It is foretold in Jonathan Swift’s Gulliver’s Travels. In Book III, Gulliver is abandoned by pirates on the continent of Balnibarbi. After a visit to the flying island of Laputa, Gulliver is taken to the Academy of Lagado, where “useless projects” are undertaken. There, he is given a demonstration of a word machine, which is nothing less than a giant mechanical computer used for making sentences and books. The wise men of the Academy pride themselves for discovering a machine that renders obsolete any study or expertise; for an absolute idiot can now write a masterpiece by virtue of cranking the machine. The GPT-2 is not there yet, and it will never be, given the statistical nature of today’s machine learning systems. There are limits to using statistics in order to predict language sentences without understanding meaning. But what is meaning? And can a machine understand the meaning of things, of words and ideas, of paintings and music? Can a machine be, or become, conscious?

If we assume that there is nothing magical about the human mind, and that it’s a product of natural processes and interactions, then there is no reason to deny that a non-biological, artificial entity may gain consciousness. The real question should be how. To answer the question we need two things: a general theory of intelligence, and some kind of idea of how to build computers that are not digital, or Cartesian, or dualistic, if you prefer.

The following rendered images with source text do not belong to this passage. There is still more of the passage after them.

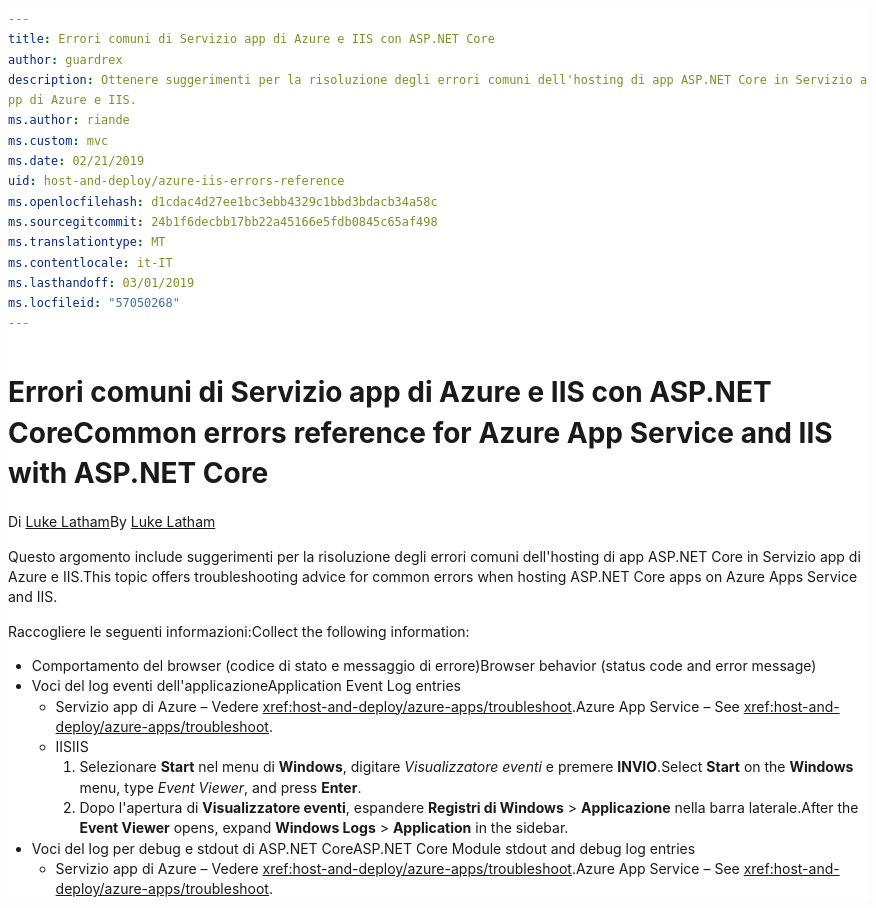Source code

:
 ```yaml
---
title: Errori comuni di Servizio app di Azure e IIS con ASP.NET Core
author: guardrex
description: Ottenere suggerimenti per la risoluzione degli errori comuni dell'hosting di app ASP.NET Core in Servizio app di Azure e IIS.
ms.author: riande
ms.custom: mvc
ms.date: 02/21/2019
uid: host-and-deploy/azure-iis-errors-reference
ms.openlocfilehash: d1cdac4d27ee1bc3ebb4329c1bbd3bdacb34a58c
ms.sourcegitcommit: 24b1f6decbb17bb22a45166e5fdb0845c65af498
ms.translationtype: MT
ms.contentlocale: it-IT
ms.lasthandoff: 03/01/2019
ms.locfileid: "57050268"
---
```

# <a name="common-errors-reference-for-azure-app-service-and-iis-with-aspnet-core"></a><span data-ttu-id="07059-103">Errori comuni di Servizio app di Azure e IIS con ASP.NET Core</span><span class="sxs-lookup"><span data-stu-id="07059-103">Common errors reference for Azure App Service and IIS with ASP.NET Core</span></span>

<span data-ttu-id="07059-104">Di [Luke Latham](https://github.com/guardrex)</span><span class="sxs-lookup"><span data-stu-id="07059-104">By [Luke Latham](https://github.com/guardrex)</span></span>

<span data-ttu-id="07059-105">Questo argomento include suggerimenti per la risoluzione degli errori comuni dell'hosting di app ASP.NET Core in Servizio app di Azure e IIS.</span><span class="sxs-lookup"><span data-stu-id="07059-105">This topic offers troubleshooting advice for common errors when hosting ASP.NET Core apps on Azure Apps Service and IIS.</span></span>

<span data-ttu-id="07059-106">Raccogliere le seguenti informazioni:</span><span class="sxs-lookup"><span data-stu-id="07059-106">Collect the following information:</span></span>

* <span data-ttu-id="07059-107">Comportamento del browser (codice di stato e messaggio di errore)</span><span class="sxs-lookup"><span data-stu-id="07059-107">Browser behavior (status code and error message)</span></span>
* <span data-ttu-id="07059-108">Voci del log eventi dell'applicazione</span><span class="sxs-lookup"><span data-stu-id="07059-108">Application Event Log entries</span></span>
  * <span data-ttu-id="07059-109">Servizio app di Azure &ndash; Vedere <xref:host-and-deploy/azure-apps/troubleshoot>.</span><span class="sxs-lookup"><span data-stu-id="07059-109">Azure App Service &ndash; See <xref:host-and-deploy/azure-apps/troubleshoot>.</span></span>
  * <span data-ttu-id="07059-110">IIS</span><span class="sxs-lookup"><span data-stu-id="07059-110">IIS</span></span>
    1. <span data-ttu-id="07059-111">Selezionare **Start** nel menu di **Windows**, digitare *Visualizzatore eventi* e premere **INVIO**.</span><span class="sxs-lookup"><span data-stu-id="07059-111">Select **Start** on the **Windows** menu, type *Event Viewer*, and press **Enter**.</span></span>
    1. <span data-ttu-id="07059-112">Dopo l'apertura di **Visualizzatore eventi**, espandere **Registri di Windows** > **Applicazione** nella barra laterale.</span><span class="sxs-lookup"><span data-stu-id="07059-112">After the **Event Viewer** opens, expand **Windows Logs** > **Application** in the sidebar.</span></span>
* <span data-ttu-id="07059-113">Voci del log per debug e stdout di ASP.NET Core</span><span class="sxs-lookup"><span data-stu-id="07059-113">ASP.NET Core Module stdout and debug log entries</span></span>
  * <span data-ttu-id="07059-114">Servizio app di Azure &ndash; Vedere <xref:host-and-deploy/azure-apps/troubleshoot>.</span><span class="sxs-lookup"><span data-stu-id="07059-114">Azure App Service &ndash; See <xref:host-and-deploy/azure-apps/troubleshoot>.</span></span>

General theories of intelligence exist and are quite mature. Suffice to say that the most interesting of them looks into how thermodynamics play out in biological systems. A key idea here is entropy, the degree of disorder. Living things, brains too, continuously fight against the tendency of the universe towards chaos. Information and thermodynamics have a very interesting relation, conceptually as well as mathematically, and replacing statistics with physics seems to me a much more promising path towards General Artificial Intelligence.

But what about computers? Well, life and brains are not digital but analogue. A good non-digital, analogue computer architecture goes by the name “neuromorphic”. Essentially, it is hardware that directly emulates how biological neurons function and communicate. There are currently several experiments around the world where teams of scientists and engineers are trying to build General Artificial Intelligence systems. One of the most interesting projects is called Spinnaker, and is run at the University of Manchester, in UK. There, a neuromorphic supercomputer uses a million processing units to emulate the internal workings of up to a billion neurons. The machine is currently simulating the 100 million neurons inside a mouse’s brain. The human brain, with 100 billion neurons, is next…

So within the next 5 years expect some very interesting publications that go beyond the statistical and the digital, and into the physical and the neuromorphic. General Artificial Intelligence is theoretically feasible and technologically, not too far away. When it is finally delivered we will have created a new intelligent being, a new “I” in our social and cognitive universe.

Will we have delivered a “useless project” then, much like the fictional academics of Lagado? Will that historical moment be one of triumph, of tribulation, of both? One thing’s for certain: that the ethical, legal and social challenges that will derive from such a profound act of creation will be nothing less than Promethean.